In this study, we also attempted to evaluate whether litter size influenced glucose concentrations in the mother or neonate. No differences in concentrations were found among the three groups analyzed. To the best of the authors’ knowledge, there are no previous studies that have sought to identify differences in glucose concentration based on litter size. Only one study noted that mothers with large litters had a higher probability of hypoglycemia due to inadequate nutrient intake, which was attributed to the pressure exerted by the uterus on the stomach and its inability to distend properly [
37,
39].
The authors of [
24] have determined the differences in cortisol and glucose levels in mothers based on the type of delivery, observing that levels were slightly higher in those undergoing cesarean sections. In our study, glucose concentrations were evaluated both before and after the surgery, and these values were slightly higher compared to those determined in mothers with natural births [
24]. However, to the best of the author’s knowledge, no studies have evaluated maternal glucose concentrations before and after surgery. In our case, no significant differences were observed, although it was noted that the concentration was slightly higher after the surgical procedure.

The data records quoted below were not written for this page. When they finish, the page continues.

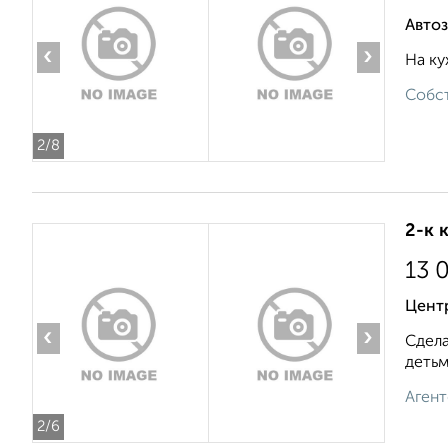
Автоз
‹
›
На ку
Собст
2
/8
2-к 
13 
Цент
‹
›
Сдела
детьм
Агент
2
/6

This could be attributed to the stress situation associated with cesarean sections, which leads to an increase in cortisol levels and, consequently, glucose levels [
24,
34].
Regarding other markers of neonatal viability (temperature, birth weight, Apgar score, or lactate), correlations with glucose at the time of birth were performed. In our case, the correlations were weak or not statistically significant. Other authors have sought correlations between glucose and birth weight, Apgar score, or lactate [
1,
3,
6], but not with temperature. In relation to birth weight and lactate, consistent with our results, no correlation with glucose concentration was observed [
1,
6]. Regarding the Apgar score, we found a weak correlation; in contrast, the authors of [
3] indicated a negative correlation between the two variables (higher glucose and lower Apgar score) [
3]. However, other authors state that it is not a definitive indicator of neonatal morbidity or viability [
24,
25].
Currently, there are no studies correlating temperature with glucose, although all authors note that the occurrence of hypothermia and hypoglycemia is common. In our study, no relationship between these two factors was found at the time of birth [
6,
21,
32]. This can be explained by the following reasons: hypothermia often causes neonatal depression, leading to the loss of the suckling reflex, decreased reflexes, and alterations in the cardiovascular system. Consequently, this prevents the neonate from ingesting milk, favoring the subsequent onset of hypoglycemia, which could lead to both conditions presenting simultaneously in critical neonates [
6,
10,
33,
40]. However, at the time of neonatal resuscitation, our study primarily monitored temperature, as neonates are unable to thermoregulate at birth. Therefore, this could be a limitation, as the temperature recorded during the measurement depended on the ambient temperature provided (e.g., heating pads, towels, light lamps, etc.).